Despite a long history of development in the area of index selection, no widely deployed commercial products are available that select indexes automatically. Several factors make automating physical database design extremely difficult.

First, when viewed as a search problem, the variety of alternatives for indexes is large. A database may have many tables and each table may have many columns that need to be considered for indexing. An index may be clustered or nonclustered. Furthermore, in recommending a set of indexes, we cannot restrict ourselves to single-column indexes only. Considering multicolumn indexes increases the search space dramatically because for a given set of k columns, k! multicolumn indexes are possible.

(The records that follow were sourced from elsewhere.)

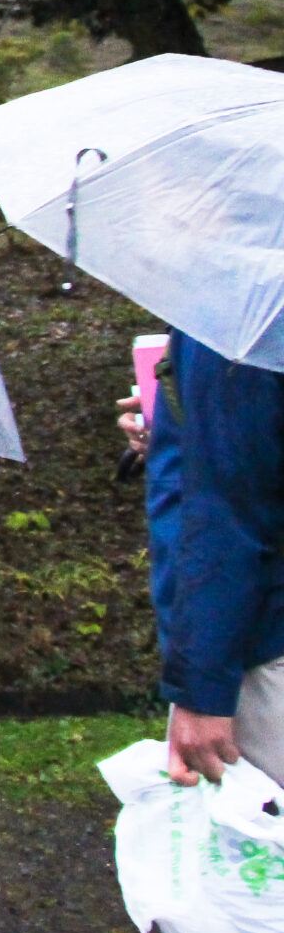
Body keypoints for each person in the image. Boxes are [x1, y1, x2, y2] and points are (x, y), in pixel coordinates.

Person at [123, 333, 284, 785]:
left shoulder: (243, 318)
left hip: (264, 641)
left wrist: (202, 691)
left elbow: (228, 509)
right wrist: (178, 433)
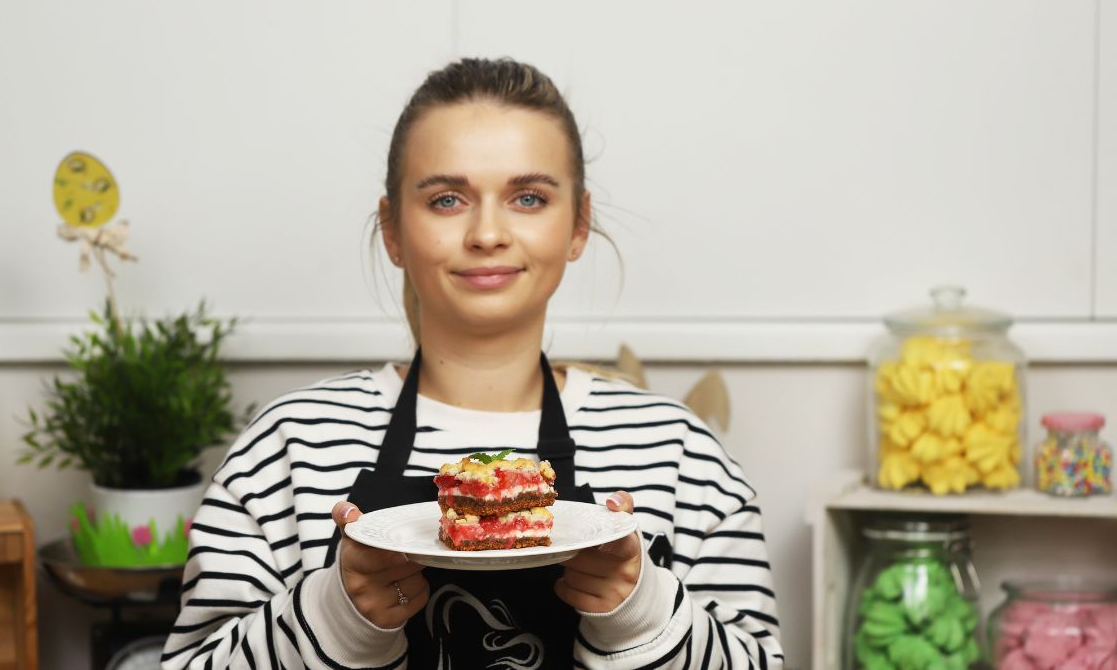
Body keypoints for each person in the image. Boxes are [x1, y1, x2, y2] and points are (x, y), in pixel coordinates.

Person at [161, 57, 784, 669]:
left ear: (578, 225)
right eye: (447, 199)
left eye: (529, 198)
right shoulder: (287, 445)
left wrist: (643, 616)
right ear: (393, 230)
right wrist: (334, 617)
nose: (487, 233)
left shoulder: (681, 455)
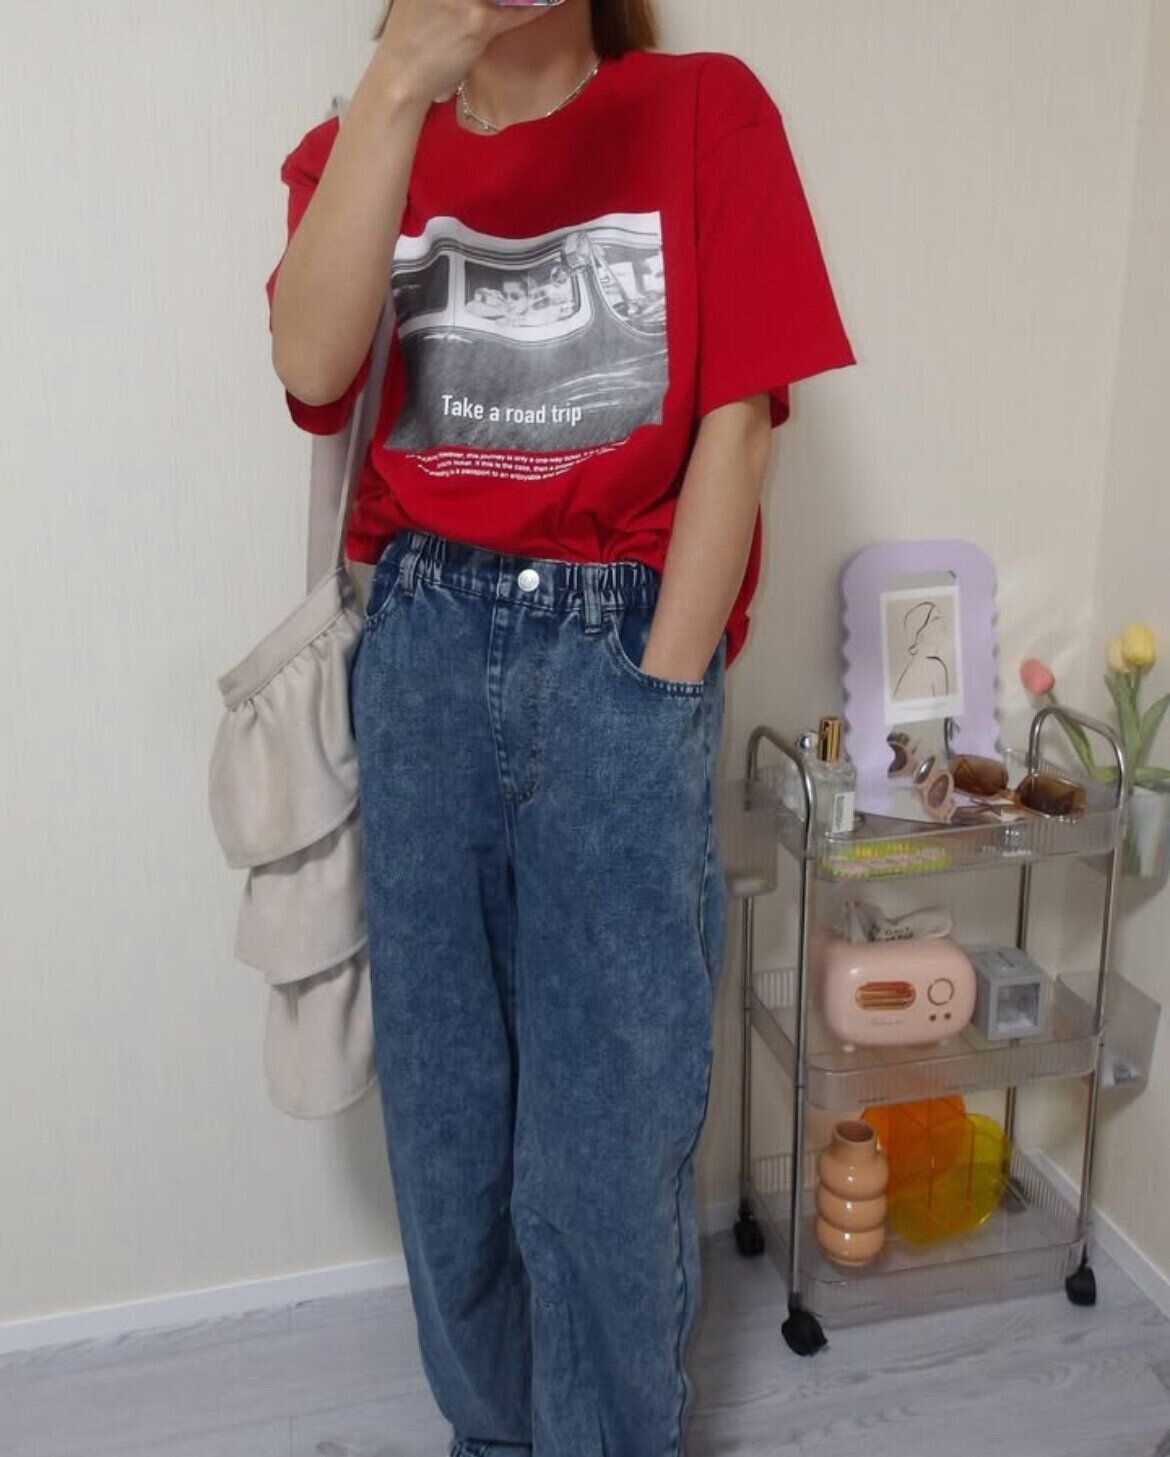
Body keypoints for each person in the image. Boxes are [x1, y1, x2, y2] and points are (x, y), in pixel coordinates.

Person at [266, 1, 856, 1453]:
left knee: (606, 1142)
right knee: (449, 1134)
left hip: (617, 651)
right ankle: (493, 1438)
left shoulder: (703, 109)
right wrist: (400, 76)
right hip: (421, 654)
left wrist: (660, 683)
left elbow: (739, 426)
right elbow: (313, 366)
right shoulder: (366, 137)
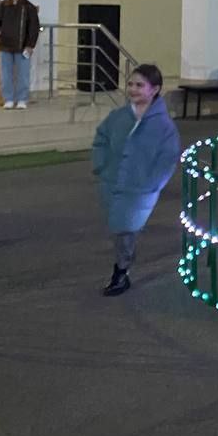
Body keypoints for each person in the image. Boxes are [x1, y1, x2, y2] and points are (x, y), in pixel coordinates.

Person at [91, 64, 181, 296]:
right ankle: (122, 269)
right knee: (119, 230)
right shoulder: (118, 117)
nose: (133, 89)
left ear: (155, 89)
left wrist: (152, 184)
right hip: (112, 183)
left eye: (140, 85)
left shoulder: (163, 126)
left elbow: (168, 158)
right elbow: (100, 139)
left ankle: (121, 271)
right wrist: (101, 165)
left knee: (125, 229)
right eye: (130, 84)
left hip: (140, 189)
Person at [0, 0, 39, 110]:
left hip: (23, 46)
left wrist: (30, 45)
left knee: (23, 74)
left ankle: (22, 99)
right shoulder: (2, 6)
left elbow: (33, 28)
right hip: (5, 46)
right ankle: (8, 99)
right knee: (6, 74)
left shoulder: (28, 8)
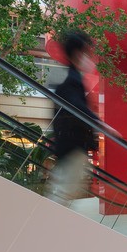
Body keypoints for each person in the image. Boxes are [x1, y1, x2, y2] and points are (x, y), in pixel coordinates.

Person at [46, 30, 101, 205]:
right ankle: (47, 227)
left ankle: (50, 227)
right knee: (63, 194)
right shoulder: (72, 80)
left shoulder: (70, 77)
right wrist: (101, 124)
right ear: (79, 53)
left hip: (69, 147)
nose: (90, 58)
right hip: (72, 148)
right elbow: (77, 107)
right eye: (88, 52)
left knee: (63, 193)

Second, the textbook solution of using semantic information such as uniqueness, reference constraints, and rudimentary statistics ("small" versus "big" tables) to produce a physical database design leads to poor performance because it ignores valuable information on usage statistics. For example, the indexing requirement for a decision-support application is very different from the requirements of online transaction processing (OLTP) applications.

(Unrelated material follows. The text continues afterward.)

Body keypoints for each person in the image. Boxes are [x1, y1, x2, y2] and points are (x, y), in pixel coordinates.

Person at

Third, even when index selection tools have taken the usage statistics into account, they suffer from being disconnected from the query processor. Modern query optimizers use complex strategies such as index intersection and index-only access. For example, if a table has 100 columns but a query references only 4 of the 100 columns, an index on those 4 columns may benefit the query significantly even if the query has no selection condition on any of the 4 columns. This is because the index acts as a vertical partition and saves the cost of scanning the remaining 96 columns of the table. Similarly, if a query has two selection conditions on columns A and B of a table, the query optimizer may choose to use indexes on both A and B to answer the query by taking their intersection. An index selection tool that does not take into account these strategies of the query processor can result in gross inefficiencies and poor quality of design. Therefore, even tools that adopt an expert system-like approach are unsatisfactory because they often rely on an inaccurate model of index usage by the query processor.

Finally, even if we are successful in identifying an ideal set of indexes for each Transact-SQL statement in the workload, it is challenging to obtain a set of indexes that acts as the best compromise, particularly when the workload contains queries as well as INSERT, DELETE, and UPDATE statements.

The Index Tuning Wizard in SQL Server 7.0 can help you avoid these problems. It is guided by usage statistics, synchronized with the query processor in evaluating promise of indexes, and it uses a unique search strategy to navigate the search space of indexes.